Powered By Blogger

czwartek, 29 marca 2012

G-P-S

Wciśnij na siebie gorset, pod niego koszulkę wsadź, dodaj pończochy i szpile i ruszaj w świat.

Wyzwanie: staraj się nie przestawać oddychać po 5 godzinach noszenia na sobie tego stalowego pancerza.

wtorek, 27 marca 2012

rodzynka

A3. Chwilowa osoba, momentalnie znikająca z pola widzenia. Nie zobaczysz jej dwa razy w tym samym miejscu, tylko jej futro mignie ci przed oczami. Altruistyczne dziecko swoich marzeń, o szerokim uśmiechu i ładnych nogach. Nie narzeka, czyli pewnie niespecjalnie jej się powodzi. Chodzi po górach, czasem trafia do opery, ewentualnie udziela się w wolontariacie. Dobra dziewczyna z niewiadomego domu. Zdecydowanie śpi sama, w innym wypadku nie byłaby w stanie codziennie wstawać o 6 rano. Jest charyzmatyczna, przyciąga do siebie środowisko muzyczne, któremu opiera się z łatwością. Ma dość odwagi, by jechać stopem na drugi koniec Europy.
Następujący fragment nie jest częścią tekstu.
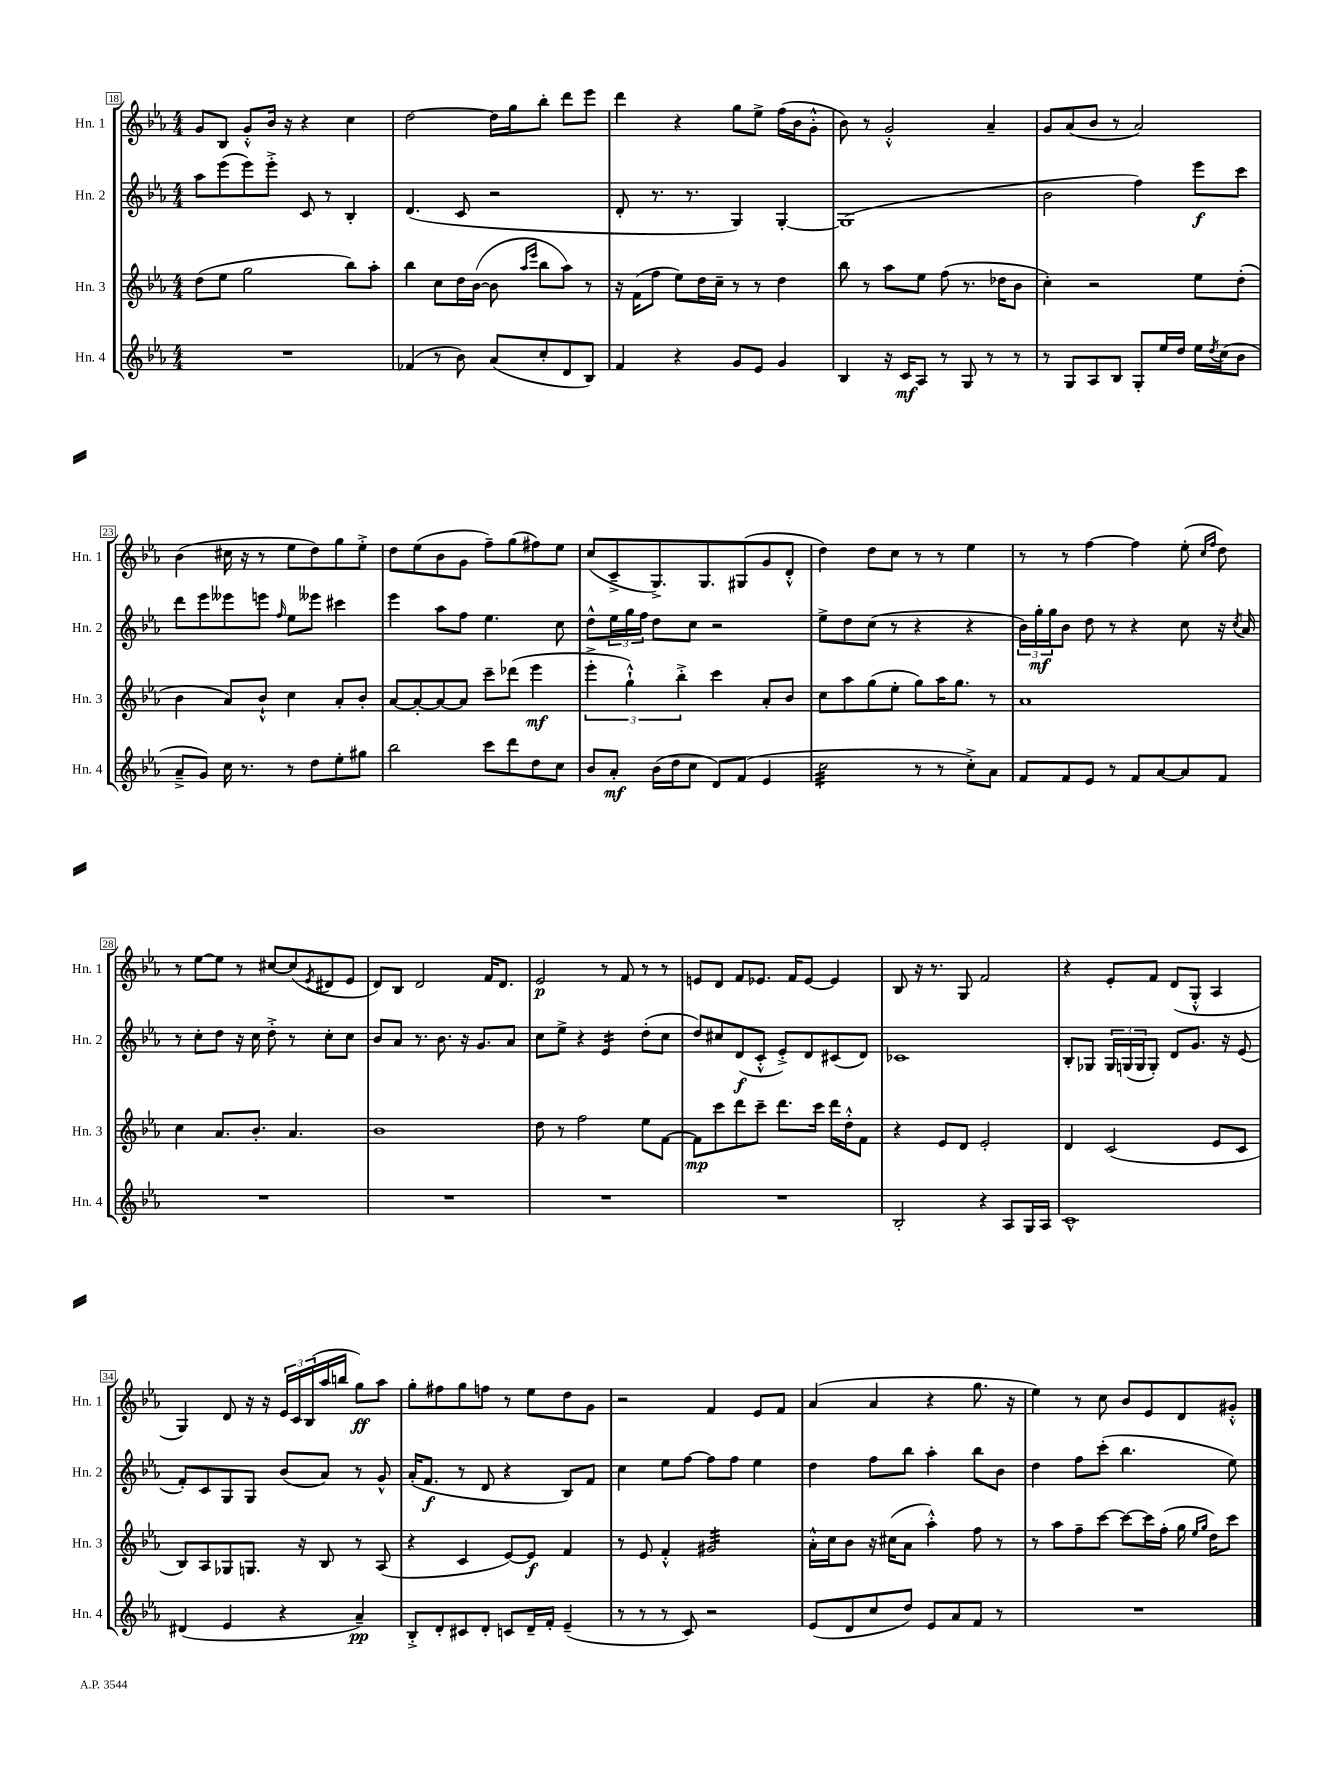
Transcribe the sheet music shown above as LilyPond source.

Włosy zawsze idealnie się układają, a oczy błyszczą. Prasuje ubrania i nie szlaja się po ciemnych knajpach. Polubisz ją w pięć minut, a zakochasz się jeszcze szybciej. Poznaj A3.

czwartek, 15 marca 2012

...

Związki, pseudo związki, związki otwarte, zamknięte, przymknięte, przymykające oczy. Związki w których wszystko jedno i nie-związki w których zależy.

wtorek, 13 marca 2012

Beton

Gdzie się podziałaś kosmiczna przyjaciółko? Dokąd uciekłaś? Nie wytrzymałaś betonu, piwa i seksu? Nie chciałaś czekać do zwiotczenia i definitywnego odzwierzęcenia? Puszczając swoje ciało puściłaś i siebie? Twoja podpórka w końcu się złamała? Znając duchy świąt teraźniejszych i przeszłych, nie chciałaś czekać na te świąt przyszłych? Byłaś to za bardzo, to za mało; to za mocno, to za słabo; za bardzo 'ty', za mało 'ja'?  Może nie chciałaś czekać, stać dłużej na dworcu podczas ulewy? Nie jest 'nic', było 'coś'. 'Było' jest dla mnie dalej, 'jest' dla mnie nie istnieje. Nie mówisz niektórych nazw, bo mimo pozornego braku znaczenia, dotykają cię bardziej, niż szczerość  pewnych ludzi. Nie umiesz nawet mnie poruszyć. Jesteś jakby cię nie było. W końcu i tak nie poczuję różnicy.